In the residue derivation, for which relation between the indices does the coefficient on the $z^{-1}$ term occur?

> Provided text

* START *

Second, inasmuch as $f$ is entire, we can write $f(z)=\sum_{n=0}^\infty \frac{f^{(n)}(0)z^n}{n!}$ whereupon integrating term by term reveals

$$\int_a^b f(z)\,dz=\sum_{n=0}^\infty \frac{f^{(n)}(0)}{(n+1)!}\left(b^{n+1}-a^{n+1}\right)\tag1$$


Third, writing $\log(1-x)=-\sum_{n=1}^\infty \frac{x^n}n$, we have

$$\begin{align} -\frac{1}{z^2}f\left(\frac1z\right)\log\left(\frac{1-az}{1-bz}\right)&=-\sum_{m=0}^\infty \frac{f^{(m)}(0)}{m!\,z^m}\sum_{n=1}^\infty \frac{b^nz^{n-2}-a^nz^{n-2}}{n}\\\\ &=-\sum_{m=0}^\infty \sum_{n=0}^\infty \frac{f^{(m)}(0)}{m!}\frac{b^{n+1}z^{n-m-1}-a^{n+1}z^{n-m-1}}{n+1}\tag2 \end{align}$$


The residue of $(2)$ at $0$ is the coefficient on the $z^{-1}$ term, which occurs when $n=m$. Hence, using $(2)$ we find that

$$\text{Res}\left(f(z)\log\left(\frac{z-a}{z-b}\right),z=\infty\right)=-\sum_{n=0}\frac{f^{(n)}(0)}{(n+1)!}\left(b^{n+1}-a^{n+1}\right)\tag3$$

Comparing $(1)$ and $(3)$ yields the coveted identity

$$\text{Res}\left(f(z)\log\left(\frac{z-a}{z-b}\right),z=\infty\right)=-\int_a^b f(z)\,dz\tag4$$

as was to be shown!

* END *

(Dataset records)
* START *

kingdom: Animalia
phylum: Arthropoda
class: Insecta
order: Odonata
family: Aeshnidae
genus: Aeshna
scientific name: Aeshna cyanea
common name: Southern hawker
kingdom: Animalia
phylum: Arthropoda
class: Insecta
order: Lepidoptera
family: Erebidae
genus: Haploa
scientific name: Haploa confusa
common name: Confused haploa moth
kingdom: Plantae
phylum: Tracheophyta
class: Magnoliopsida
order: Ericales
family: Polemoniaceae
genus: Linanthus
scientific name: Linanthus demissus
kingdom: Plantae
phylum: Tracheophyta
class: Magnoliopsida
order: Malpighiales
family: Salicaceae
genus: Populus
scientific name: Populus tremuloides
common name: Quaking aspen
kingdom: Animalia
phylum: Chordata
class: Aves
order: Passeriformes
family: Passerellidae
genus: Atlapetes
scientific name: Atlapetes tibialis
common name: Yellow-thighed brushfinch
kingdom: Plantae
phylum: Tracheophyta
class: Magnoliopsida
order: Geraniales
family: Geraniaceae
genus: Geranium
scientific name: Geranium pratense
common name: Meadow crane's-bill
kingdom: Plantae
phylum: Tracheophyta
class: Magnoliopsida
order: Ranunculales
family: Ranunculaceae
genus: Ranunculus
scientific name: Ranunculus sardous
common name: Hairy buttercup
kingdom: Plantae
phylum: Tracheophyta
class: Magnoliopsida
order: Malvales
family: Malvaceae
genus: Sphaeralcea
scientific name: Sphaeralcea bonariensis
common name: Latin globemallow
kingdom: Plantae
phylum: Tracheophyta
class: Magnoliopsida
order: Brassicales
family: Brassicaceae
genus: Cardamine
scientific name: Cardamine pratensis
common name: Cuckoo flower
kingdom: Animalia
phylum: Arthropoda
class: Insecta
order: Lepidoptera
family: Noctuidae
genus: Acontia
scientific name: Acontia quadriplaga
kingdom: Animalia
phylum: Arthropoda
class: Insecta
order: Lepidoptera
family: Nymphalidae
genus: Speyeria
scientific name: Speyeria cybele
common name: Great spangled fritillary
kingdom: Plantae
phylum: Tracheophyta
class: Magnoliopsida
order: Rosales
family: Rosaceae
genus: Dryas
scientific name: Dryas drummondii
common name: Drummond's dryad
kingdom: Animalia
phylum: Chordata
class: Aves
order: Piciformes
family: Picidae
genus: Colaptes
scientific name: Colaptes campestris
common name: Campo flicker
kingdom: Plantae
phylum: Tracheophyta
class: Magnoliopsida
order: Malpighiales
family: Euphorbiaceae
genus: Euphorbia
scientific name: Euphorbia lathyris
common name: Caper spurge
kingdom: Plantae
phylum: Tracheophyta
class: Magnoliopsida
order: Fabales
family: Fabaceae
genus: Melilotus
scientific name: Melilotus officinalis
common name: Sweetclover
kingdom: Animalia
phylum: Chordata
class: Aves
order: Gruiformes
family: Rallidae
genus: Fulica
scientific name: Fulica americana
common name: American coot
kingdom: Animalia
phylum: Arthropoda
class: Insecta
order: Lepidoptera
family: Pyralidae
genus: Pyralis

* END *

> Output of the exercise
When $n=m$.